お母様は驚いた後で、懐かしそうに私の手を取り、再会を喜んでくれた。
 



「さあ、上がって。」と、先に立って入りながら
 

「お父さん、麻有ちゃんよ。軽井沢の。智之の恋人って 麻有ちゃんだったのよ。」

智くんと私は、見つめ合って微笑みながら お母様の後を付いて行った。
 
 

智くんのお父様とは初対面だった。

成功した実業家の貫禄と、父親の温かさを両方持った素敵な人だった。


私達の 再会の経緯を聞いた後で
 

「麻有ちゃんは、智之の初恋だからね。子供の頃 “ 麻有ちゃんが ” “ 麻有ちゃんが ” ってよく言っていたんだよ。」

お父様は 私に対しても 気軽に話しかけてくれる。
 
「余計な事、言わないでよ。」智くんは、照れて止める。
 


「でも、よく偶然に会えたわ。
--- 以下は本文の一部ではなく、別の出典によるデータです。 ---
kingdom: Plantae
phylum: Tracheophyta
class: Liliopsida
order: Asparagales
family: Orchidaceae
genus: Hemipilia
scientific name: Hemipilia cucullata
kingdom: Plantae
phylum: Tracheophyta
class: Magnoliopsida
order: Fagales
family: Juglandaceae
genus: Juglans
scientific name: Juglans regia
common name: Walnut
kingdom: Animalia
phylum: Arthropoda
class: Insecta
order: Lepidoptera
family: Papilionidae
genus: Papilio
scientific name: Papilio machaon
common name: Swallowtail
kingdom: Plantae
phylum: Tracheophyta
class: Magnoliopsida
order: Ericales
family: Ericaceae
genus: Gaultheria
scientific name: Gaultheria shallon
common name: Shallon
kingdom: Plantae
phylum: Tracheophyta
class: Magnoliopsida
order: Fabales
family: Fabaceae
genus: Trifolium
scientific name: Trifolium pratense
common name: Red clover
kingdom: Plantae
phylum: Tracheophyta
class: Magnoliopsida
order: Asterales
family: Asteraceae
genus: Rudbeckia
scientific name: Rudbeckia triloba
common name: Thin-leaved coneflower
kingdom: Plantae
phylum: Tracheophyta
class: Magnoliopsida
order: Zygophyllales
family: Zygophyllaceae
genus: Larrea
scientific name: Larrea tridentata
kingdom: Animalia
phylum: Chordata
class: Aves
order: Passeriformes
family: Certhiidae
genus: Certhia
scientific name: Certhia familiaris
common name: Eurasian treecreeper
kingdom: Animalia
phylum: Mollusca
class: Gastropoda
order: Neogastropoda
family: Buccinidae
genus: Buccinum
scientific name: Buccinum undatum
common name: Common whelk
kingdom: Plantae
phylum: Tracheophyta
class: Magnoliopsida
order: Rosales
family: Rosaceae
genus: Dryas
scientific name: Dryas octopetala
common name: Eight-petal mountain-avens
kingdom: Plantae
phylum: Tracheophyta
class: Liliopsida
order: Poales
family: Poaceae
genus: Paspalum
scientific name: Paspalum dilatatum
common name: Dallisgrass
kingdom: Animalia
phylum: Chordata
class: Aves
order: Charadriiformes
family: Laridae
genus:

ご縁があったのね。」お母様の言葉も温かい。
 

「俺、結婚するつもりだから。」智くんは、はっきりと言ってくれた。
 

「よかったわ。麻有ちゃんなら、何も心配ないわ。」とお母様は言う。
 

「麻有ちゃんのご両親に ちゃんと挨拶したのか?」お父様の言葉も好意的で。
 

「これからだよ。」と、智くんが言うと
 
「大事なお嬢さんを頂くのだからね。きちんとしないと。忙しくなるね、お母さん。」

とご両親で目を合わせた。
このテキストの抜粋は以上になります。